• _Extract provided_:
# # # # #

Veritas-bu

[Veritas-bu] Serious master issue...

2007-02-14 14:51:38
Subject: [Veritas-bu] Serious master issue...
From: hampus.lind at rps.police.se (Hampus Lind)
Date: Wed, 14 Feb 2007 20:51:38 +0100
Yes as good as a can..

No errors in the array or so... Patched the OS with IO patches etc..

Hampus Lind
Rikspolisstyrelsen
National Police Board
Tel dir: +46 (0)8 - 401 99 43
Tel mob: +46 (0)70 - 217 92 66
E-mail: hampus.lind at rps.police.se


-----Ursprungligt meddelande-----
Fr?n: Justin Piszcz [mailto:jpiszcz at lucidpixels.com] 
Skickat: den 14 februari 2007 20:41
Till: Hampus Lind
Kopia: 'Bahnmiller, Bryan'; Veritas-bu at mailman.eng.auburn.edu
?mne: Re: SV: [Veritas-bu] Serious master issue...

Have you checked the underying hardware for any I/O problems? Degraded 
array/etc?

# # # # #

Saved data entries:
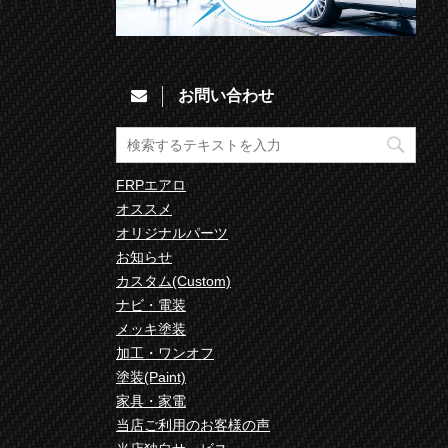
お問い合わせ
FRPエアロ
オススメ
オリジナルパーツ
お知らせ
カスタム(Custom)
ナビ・電装
メッキ塗装
加工・ワンオフ
塗装(Paint)
家具・家電
当店ご利用のお客様の声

# # # # #

• _Problem set_:
1 > Answer these from the mailing list post about the serious master issue:
(a) What did Hampus Lind patch the OS with?
(b) Who sent the earlier message quoted at the bottom?
(c) What did that earlier message suggest checking?
2 > Quote the mailing list post on the serious master issue, starting with "2007-02-14 14:51:38" and going on through "IO patches etc..".

• _Responses by item number_:
1 >
(a) IO patches.
(b) Justin Piszcz.
(c) The underlying hardware for any I/O problems, such as a degraded array.

2 >
2007-02-14 14:51:38
Subject: [Veritas-bu] Serious master issue...
From: hampus.lind at rps.police.se (Hampus Lind)
Date: Wed, 14 Feb 2007 20:51:38 +0100
Yes as good as a can..

No errors in the array or so... Patched the OS with IO patches etc..